(Circuit design text data)
============================================================

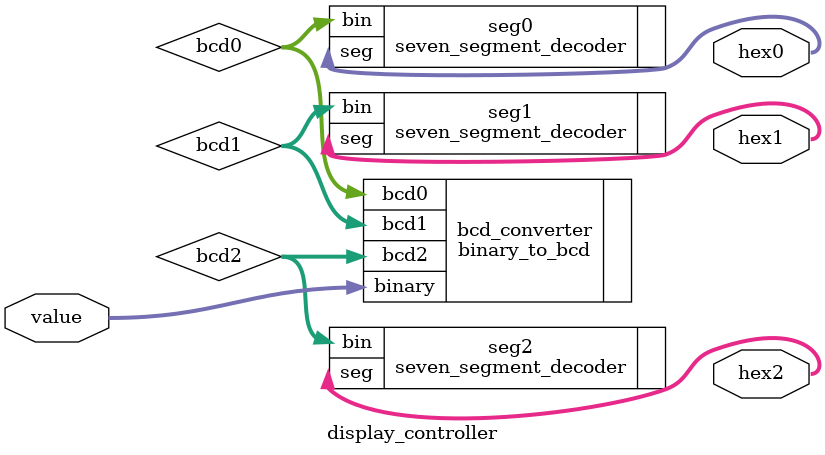
<source format=v>
module display_controller(
    input [8:0] value,
    output [6:0] hex0,
    output [6:0] hex1,
    output [6:0] hex2
);
    wire [3:0] bcd0, bcd1, bcd2;
    
    // Convert binary to BCD
    binary_to_bcd bcd_converter(
        .binary(value),
        .bcd0(bcd0),
        .bcd1(bcd1),
        .bcd2(bcd2)
    );
    
    // Convert BCD to seven segment
    seven_segment_decoder seg0(
        .bin(bcd0),
        .seg(hex0)
    );
    
    seven_segment_decoder seg1(
        .bin(bcd1),
        .seg(hex1)
    );
    
    seven_segment_decoder seg2(
        .bin(bcd2),
        .seg(hex2)
    );
endmodule
</source>
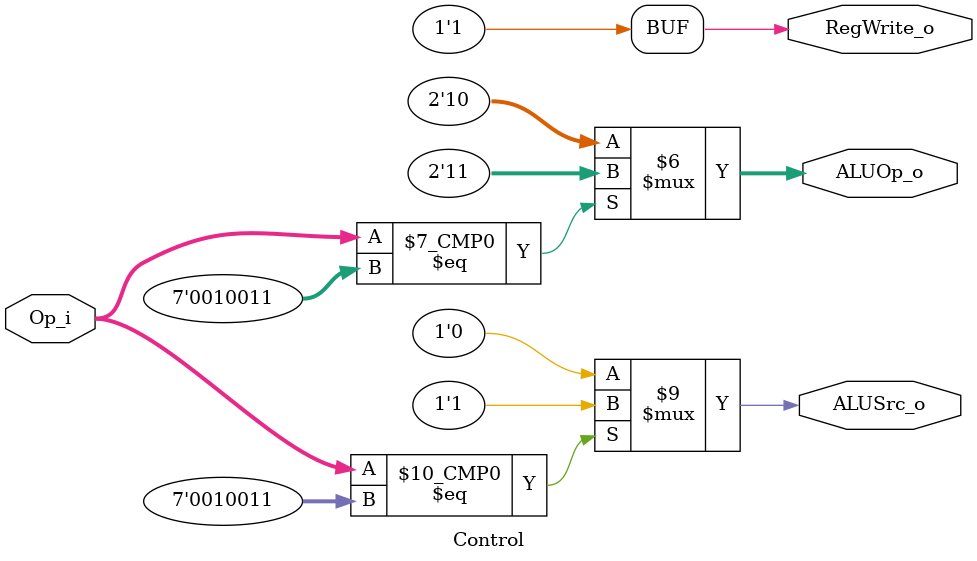
<source format=v>

module Control(Op_i, ALUOp_o, ALUSrc_o, RegWrite_o);
input [6:0] Op_i; // 7-bit opcode in instruction
output reg [1:0] ALUOp_o; // 2-bit // load or store: 00; branch: 01; R-type: 10; others I'll use 11
output reg ALUSrc_o; // 1-bit, select = 1-> output immed(B), otherwise output regB(A)
output reg RegWrite_o; //1-bit, 有rd(dest reg) = 1

always @(*) begin
    case (Op_i)
        7'b0110011:begin
            // R-type instruction
            ALUSrc_o = 1'b0;
            ALUOp_o = 2'b10;
            RegWrite_o = 1'b1;
            end
        7'b0010011:begin
            // I-type
            ALUSrc_o = 1'b1;
            ALUOp_o = 2'b11;
            RegWrite_o = 1'b1;
        end
        default:begin
            // default R-type
            ALUSrc_o = 1'b0;
            ALUOp_o = 2'b10;
            RegWrite_o = 1'b1;
            end
    endcase
end
endmodule

/*
// test bench
module Control_tb;
reg [6:0] A;
// output signal
wire [1:0] Aop;
wire Asc;
wire Rw;
Control uut(A, Aop, Asc, Rw); //by-order passing arguments
initial
	begin
		$dumpfile("Control_tb.vcd"); //fsdb較大 vcd較快
		$dumpvars(0, Control_tb);
		#50 A =7'b0110011;
        #50 A =7'b0110011;
        #50 A =7'b0110011;
        #50 A =7'b0010011; //
        #50 A =7'b0110011;
        #50 A =7'b0010011; //
		#50 $finish;
	end
endmodule
*/
</source>
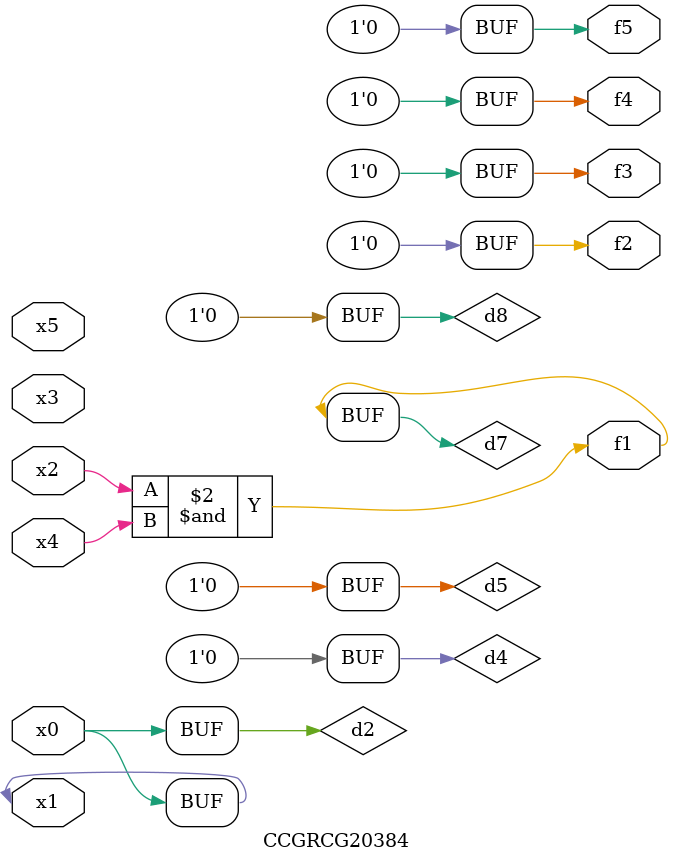
<source format=v>
module CCGRCG20384(
	input x0, x1, x2, x3, x4, x5,
	output f1, f2, f3, f4, f5
);

	wire d1, d2, d3, d4, d5, d6, d7, d8, d9;

	nand (d1, x1);
	buf (d2, x0, x1);
	nand (d3, x2, x4);
	and (d4, d1, d2);
	and (d5, d1, d2);
	nand (d6, d1, d3);
	not (d7, d3);
	xor (d8, d5);
	nor (d9, d5, d6);
	assign f1 = d7;
	assign f2 = d8;
	assign f3 = d8;
	assign f4 = d8;
	assign f5 = d8;
endmodule

</source>
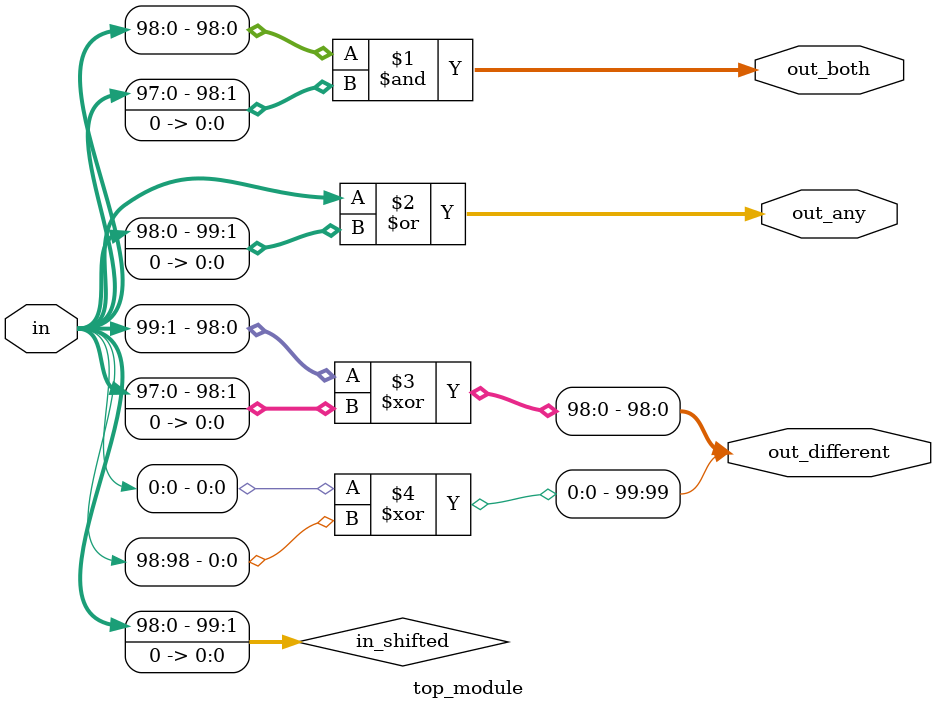
<source format=sv>
module top_module (
    input [99:0] in,
    output [98:0] out_both,
    output [99:0] out_any,
    output [99:0] out_different
);
    wire [99:0] in_shifted;

    assign in_shifted = {in[98:0], 1'b0}; // shift input by one bit to the right
    
    assign out_both = in[98:0] & in_shifted[98:0];
    assign out_any = in | in_shifted;
    assign out_different = {in[0] ^ in_shifted[99], in[99:1] ^ in_shifted[98:0]}; // Generate out_different

endmodule

</source>
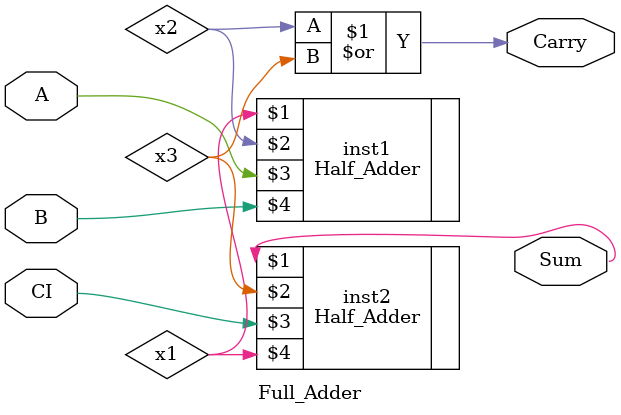
<source format=v>
`timescale 1ns/10ps
`include "Half_Adder.v"

module Full_Adder (Sum,Carry,A,B,CI);

input A,B,CI;
output Sum,Carry;
wire x1,x2,x3;

Half_Adder inst1(x1,x2,A,B);
Half_Adder inst2(Sum,x3,CI,x1);
or inst3(Carry,x2,x3);

endmodule

</source>
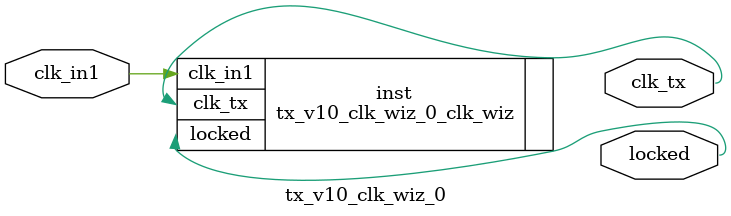
<source format=v>


`timescale 1ps/1ps

(* CORE_GENERATION_INFO = "tx_v10_clk_wiz_0,clk_wiz_v6_0_14_0_0,{component_name=tx_v10_clk_wiz_0,use_phase_alignment=true,use_min_o_jitter=false,use_max_i_jitter=false,use_dyn_phase_shift=false,use_inclk_switchover=false,use_dyn_reconfig=false,enable_axi=0,feedback_source=FDBK_AUTO,PRIMITIVE=PLL,num_out_clk=1,clkin1_period=8.000,clkin2_period=10.0,use_power_down=false,use_reset=false,use_locked=true,use_inclk_stopped=false,feedback_type=SINGLE,CLOCK_MGR_TYPE=NA,manual_override=false}" *)

module tx_v10_clk_wiz_0 
 (
  // Clock out ports
  output        clk_tx,
  // Status and control signals
  output        locked,
 // Clock in ports
  input         clk_in1
 );

  tx_v10_clk_wiz_0_clk_wiz inst
  (
  // Clock out ports  
  .clk_tx(clk_tx),
  // Status and control signals               
  .locked(locked),
 // Clock in ports
  .clk_in1(clk_in1)
  );

endmodule

</source>
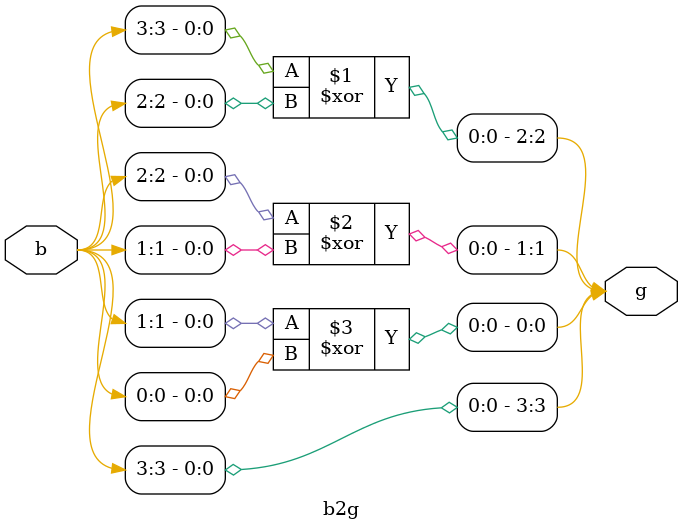
<source format=v>
module b2g(b,g);
	input [3:0]b;
	output [3:0]g;

	assign g[3] = b[3];
	assign g[2] = b[3] ^ b[2];
	assign g[1] = b[2] ^ b[1];
	assign g[0] = b[1] ^ b[0];
endmodule

</source>
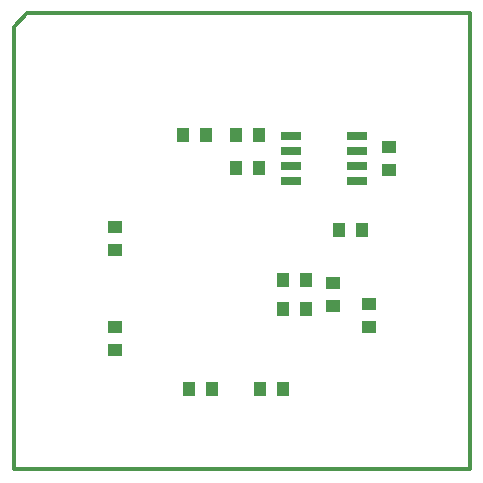
<source format=gbp>
G04 Layer_Color=128*
%FSLAX44Y44*%
%MOMM*%
G71*
G01*
G75*
%ADD14C,0.3500*%
%ADD18R,1.0000X1.3000*%
%ADD19R,1.3000X1.0000*%
%ADD20R,1.7500X0.6500*%
D14*
X-193040Y181610D02*
X-181610Y193040D01*
X193040D01*
Y-193040D02*
Y193040D01*
X-193040Y-193040D02*
X193040D01*
X-193040D02*
Y181610D01*
D18*
X14750Y62500D02*
D03*
X-4750D02*
D03*
X54750Y-57500D02*
D03*
X35250D02*
D03*
X54750Y-32500D02*
D03*
X35250D02*
D03*
X-44750Y-125000D02*
D03*
X-25250D02*
D03*
X15250D02*
D03*
X34750D02*
D03*
X102250Y10000D02*
D03*
X82750D02*
D03*
X-4750Y90000D02*
D03*
X14750D02*
D03*
X-30250D02*
D03*
X-49750D02*
D03*
D19*
X125000Y60250D02*
D03*
Y79750D02*
D03*
X77500Y-35250D02*
D03*
Y-54750D02*
D03*
X-107500Y12250D02*
D03*
Y-7250D02*
D03*
Y-72750D02*
D03*
Y-92250D02*
D03*
X107500Y-72250D02*
D03*
Y-52750D02*
D03*
D20*
X98000Y76350D02*
D03*
Y63650D02*
D03*
Y50950D02*
D03*
X42000Y89050D02*
D03*
Y76350D02*
D03*
Y63650D02*
D03*
Y50950D02*
D03*
X98000Y89050D02*
D03*
M02*

</source>
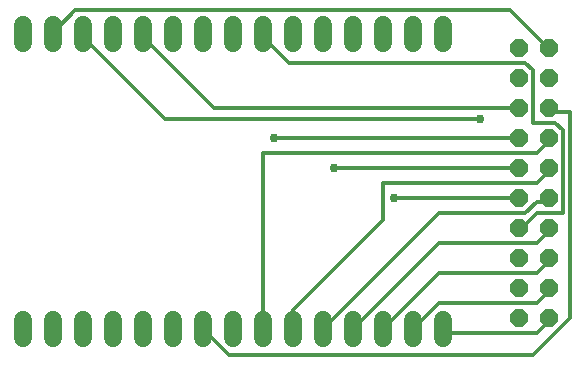
<source format=gbr>
G04 EAGLE Gerber RS-274X export*
G75*
%MOMM*%
%FSLAX34Y34*%
%LPD*%
%INBottom Copper*%
%IPPOS*%
%AMOC8*
5,1,8,0,0,1.08239X$1,22.5*%
G01*
%ADD10P,1.649562X8X292.500000*%
%ADD11C,1.524000*%
%ADD12C,0.304800*%
%ADD13C,0.756400*%


D10*
X470400Y276000D03*
X495800Y276000D03*
X470400Y250600D03*
X495800Y250600D03*
X470400Y225200D03*
X495800Y225200D03*
X470400Y199800D03*
X495800Y199800D03*
X470400Y174400D03*
X495800Y174400D03*
X470400Y149000D03*
X495800Y149000D03*
X470400Y123600D03*
X495800Y123600D03*
X470400Y98200D03*
X495800Y98200D03*
X470400Y72800D03*
X495800Y72800D03*
X470400Y47400D03*
X495800Y47400D03*
D11*
X50800Y280480D02*
X50800Y295720D01*
X76200Y295720D02*
X76200Y280480D01*
X101600Y280480D02*
X101600Y295720D01*
X127000Y295720D02*
X127000Y280480D01*
X152400Y280480D02*
X152400Y295720D01*
X177800Y295720D02*
X177800Y280480D01*
X203200Y280480D02*
X203200Y295720D01*
X228600Y295720D02*
X228600Y280480D01*
X254000Y280480D02*
X254000Y295720D01*
X279400Y295720D02*
X279400Y280480D01*
X304800Y280480D02*
X304800Y295720D01*
X330200Y295720D02*
X330200Y280480D01*
X355600Y280480D02*
X355600Y295720D01*
X381000Y295720D02*
X381000Y280480D01*
X406400Y280480D02*
X406400Y295720D01*
X50800Y45720D02*
X50800Y30480D01*
X76200Y30480D02*
X76200Y45720D01*
X101600Y45720D02*
X101600Y30480D01*
X127000Y30480D02*
X127000Y45720D01*
X152400Y45720D02*
X152400Y30480D01*
X177800Y30480D02*
X177800Y45720D01*
X203200Y45720D02*
X203200Y30480D01*
X228600Y30480D02*
X228600Y45720D01*
X254000Y45720D02*
X254000Y30480D01*
X279400Y30480D02*
X279400Y45720D01*
X304800Y45720D02*
X304800Y30480D01*
X330200Y30480D02*
X330200Y45720D01*
X355600Y45720D02*
X355600Y30480D01*
X381000Y30480D02*
X381000Y45720D01*
X406400Y45720D02*
X406400Y30480D01*
D12*
X225425Y15875D02*
X203200Y38100D01*
X225425Y15875D02*
X482600Y15875D01*
X514350Y47625D01*
X514350Y222250D01*
X498475Y222250D01*
X495800Y225200D01*
X254000Y187325D02*
X254000Y38100D01*
X254000Y187325D02*
X485775Y187325D01*
X495300Y196850D01*
X495800Y199800D01*
X279400Y53975D02*
X279400Y38100D01*
X279400Y53975D02*
X355600Y130175D01*
X355600Y161925D01*
X485775Y161925D01*
X495300Y171450D01*
X495800Y174400D01*
X403225Y136525D02*
X304800Y38100D01*
X403225Y136525D02*
X476250Y136525D01*
X485775Y146050D01*
X495300Y146050D01*
X495800Y149000D01*
X403225Y111125D02*
X330200Y38100D01*
X403225Y111125D02*
X485775Y111125D01*
X495300Y120650D01*
X495800Y123600D01*
X403225Y85725D02*
X355600Y38100D01*
X403225Y85725D02*
X485775Y85725D01*
X495300Y95250D01*
X495800Y98200D01*
X403225Y60325D02*
X381000Y38100D01*
X403225Y60325D02*
X485775Y60325D01*
X495300Y69850D01*
X495800Y72800D01*
X409575Y34925D02*
X406400Y38100D01*
X409575Y34925D02*
X485775Y34925D01*
X495300Y44450D01*
X495800Y47400D01*
X495300Y276225D02*
X463550Y307975D01*
X95250Y307975D01*
X76200Y288925D01*
X495300Y276225D02*
X495800Y276000D01*
X76200Y288100D02*
X76200Y288925D01*
X101600Y285750D02*
X171450Y215900D01*
X438150Y215900D01*
X101600Y285750D02*
X101600Y288100D01*
D13*
X438150Y215900D03*
D12*
X212725Y225425D02*
X152400Y285750D01*
X212725Y225425D02*
X469900Y225425D01*
X152400Y285750D02*
X152400Y288100D01*
X469900Y225425D02*
X470400Y225200D01*
X469900Y200025D02*
X263525Y200025D01*
X469900Y200025D02*
X470400Y199800D01*
D13*
X263525Y200025D03*
D12*
X314325Y174625D02*
X469900Y174625D01*
X470400Y174400D01*
D13*
X314325Y174625D03*
D12*
X365125Y149225D02*
X469900Y149225D01*
X470400Y149000D01*
D13*
X365125Y149225D03*
D12*
X276225Y263525D02*
X254000Y285750D01*
X276225Y263525D02*
X476250Y263525D01*
X482600Y257175D01*
X482600Y212725D01*
X501650Y212725D01*
X508000Y206375D01*
X508000Y136525D01*
X485775Y136525D01*
X473075Y123825D01*
X254000Y285750D02*
X254000Y288100D01*
X470400Y123600D02*
X473075Y123825D01*
M02*

</source>
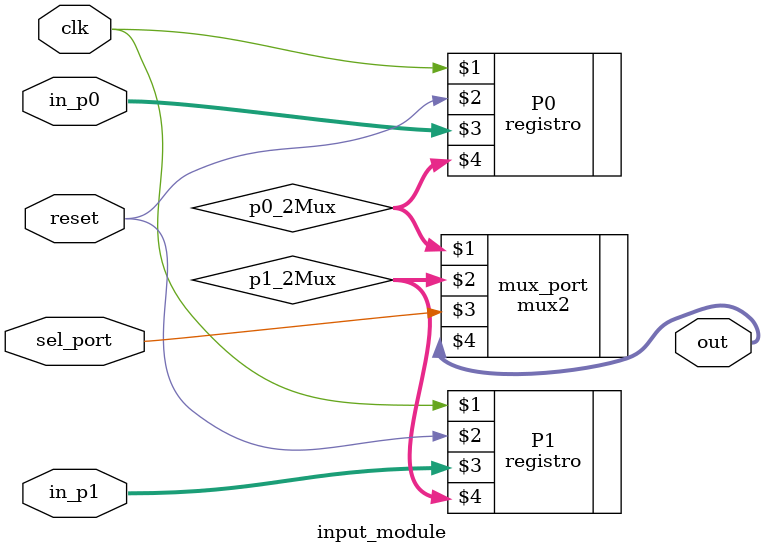
<source format=v>
module input_module ( input wire clk, reset, sel_port, input wire [7:0] in_p0, in_p1, output wire [7:0] out);
    
    wire [7:0] p0_2Mux, p1_2Mux;

    registro P0(clk, reset, in_p0, p0_2Mux);

    registro P1(clk, reset, in_p1, p1_2Mux);

    mux2 mux_port(p0_2Mux, p1_2Mux, sel_port, out);
    

endmodule
</source>
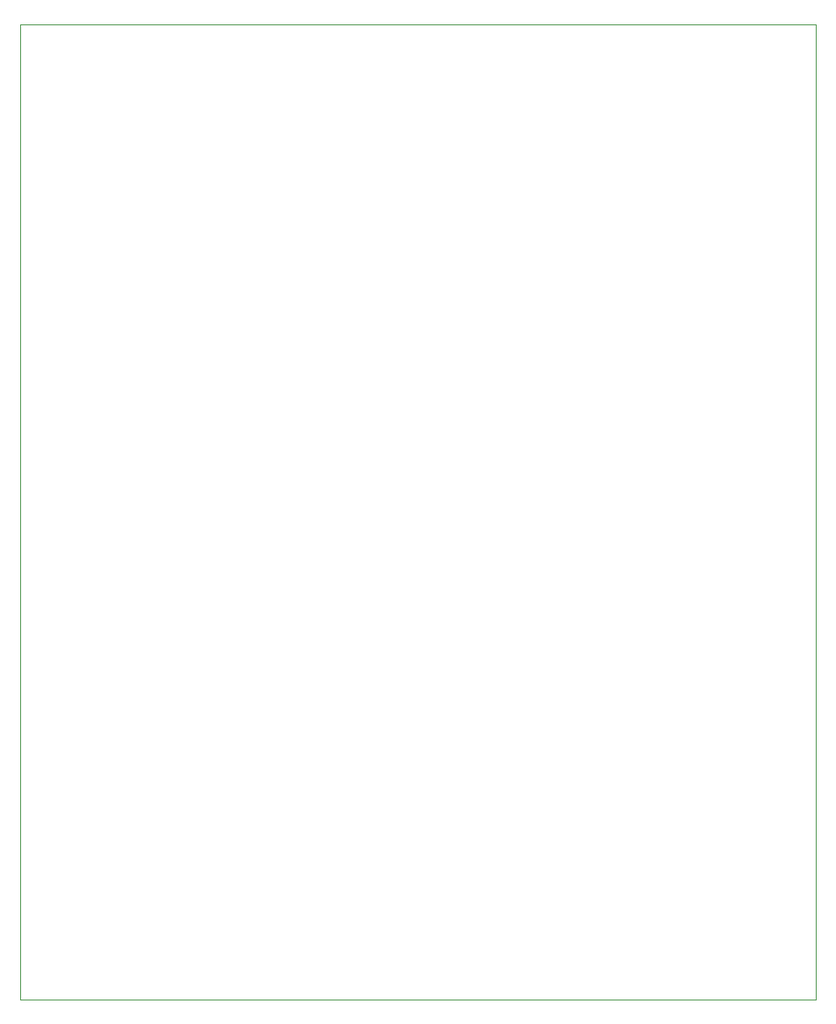
<source format=gm1>
G04 #@! TF.GenerationSoftware,KiCad,Pcbnew,(5.1.5-0)*
G04 #@! TF.CreationDate,2021-01-17T10:32:34-07:00*
G04 #@! TF.ProjectId,8ch_v5_nosma,3863685f-7635-45f6-9e6f-736d612e6b69,rev?*
G04 #@! TF.SameCoordinates,Original*
G04 #@! TF.FileFunction,Profile,NP*
%FSLAX46Y46*%
G04 Gerber Fmt 4.6, Leading zero omitted, Abs format (unit mm)*
G04 Created by KiCad (PCBNEW (5.1.5-0)) date 2021-01-17 10:32:34*
%MOMM*%
%LPD*%
G04 APERTURE LIST*
%ADD10C,0.050000*%
G04 APERTURE END LIST*
D10*
X220000000Y-36000000D02*
X140000000Y-36000000D01*
X220000000Y-134000000D02*
X220000000Y-36000000D01*
X140000000Y-134000000D02*
X220000000Y-134000000D01*
X140000000Y-36000000D02*
X140000000Y-134000000D01*
M02*

</source>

============================================================

* WHAT IS EXPECTED *
Take the entries above and return only the lines from the one with "X254000Y38100D01*" to the one with "X482600Y212725D01*", both included, unchanged.

* OUTPUT FOR THIS EXERCISE *
X254000Y38100D01*
X254000Y187325D02*
X485775Y187325D01*
X495300Y196850D01*
X495800Y199800D01*
X279400Y53975D02*
X279400Y38100D01*
X279400Y53975D02*
X355600Y130175D01*
X355600Y161925D01*
X485775Y161925D01*
X495300Y171450D01*
X495800Y174400D01*
X403225Y136525D02*
X304800Y38100D01*
X403225Y136525D02*
X476250Y136525D01*
X485775Y146050D01*
X495300Y146050D01*
X495800Y149000D01*
X403225Y111125D02*
X330200Y38100D01*
X403225Y111125D02*
X485775Y111125D01*
X495300Y120650D01*
X495800Y123600D01*
X403225Y85725D02*
X355600Y38100D01*
X403225Y85725D02*
X485775Y85725D01*
X495300Y95250D01*
X495800Y98200D01*
X403225Y60325D02*
X381000Y38100D01*
X403225Y60325D02*
X485775Y60325D01*
X495300Y69850D01*
X495800Y72800D01*
X409575Y34925D02*
X406400Y38100D01*
X409575Y34925D02*
X485775Y34925D01*
X495300Y44450D01*
X495800Y47400D01*
X495300Y276225D02*
X463550Y307975D01*
X95250Y307975D01*
X76200Y288925D01*
X495300Y276225D02*
X495800Y276000D01*
X76200Y288100D02*
X76200Y288925D01*
X101600Y285750D02*
X171450Y215900D01*
X438150Y215900D01*
X101600Y285750D02*
X101600Y288100D01*
D13*
X438150Y215900D03*
D12*
X212725Y225425D02*
X152400Y285750D01*
X212725Y225425D02*
X469900Y225425D01*
X152400Y285750D02*
X152400Y288100D01*
X469900Y225425D02*
X470400Y225200D01*
X469900Y200025D02*
X263525Y200025D01*
X469900Y200025D02*
X470400Y199800D01*
D13*
X263525Y200025D03*
D12*
X314325Y174625D02*
X469900Y174625D01*
X470400Y174400D01*
D13*
X314325Y174625D03*
D12*
X365125Y149225D02*
X469900Y149225D01*
X470400Y149000D01*
D13*
X365125Y149225D03*
D12*
X276225Y263525D02*
X254000Y285750D01*
X276225Y263525D02*
X476250Y263525D01*
X482600Y257175D01*
X482600Y212725D01*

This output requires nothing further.